Provided material:
···

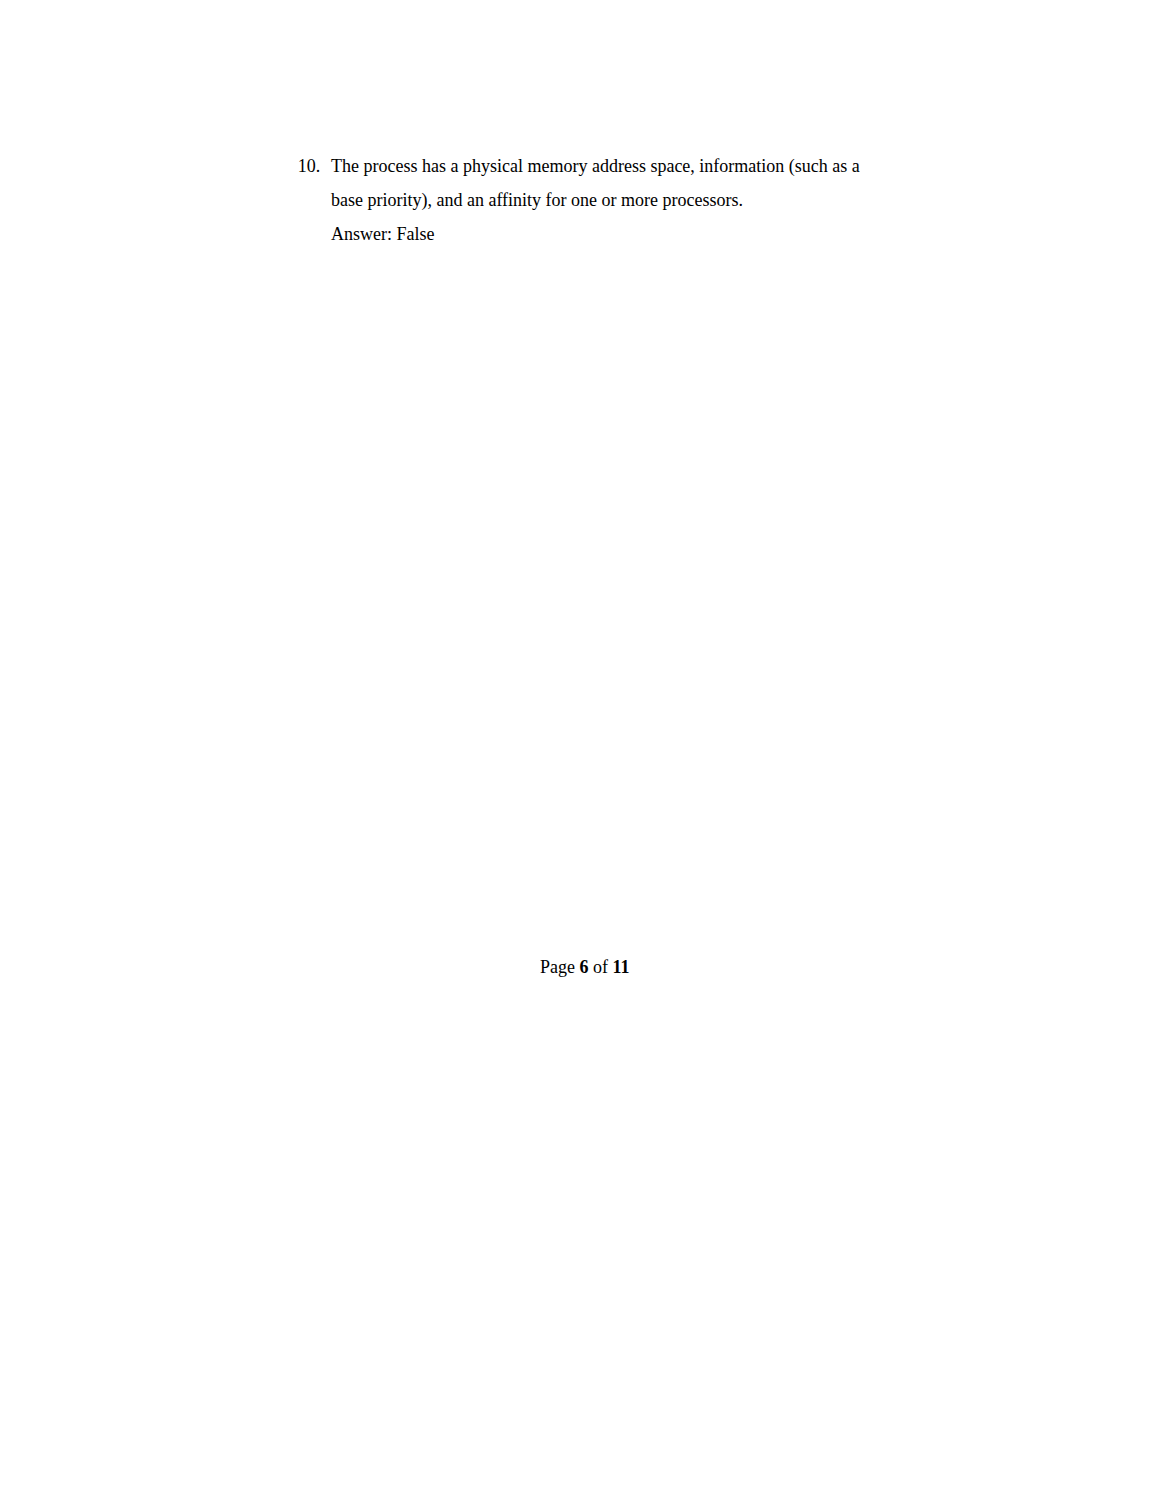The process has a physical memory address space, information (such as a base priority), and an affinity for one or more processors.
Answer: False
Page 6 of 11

···

Only text belongs in the copy: repeat each line of the data exactly and leave out the pictures.

The process has a physical memory address space, information (such as a base priority), and an affinity for one or more processors.
Answer: False
Page 6 of 11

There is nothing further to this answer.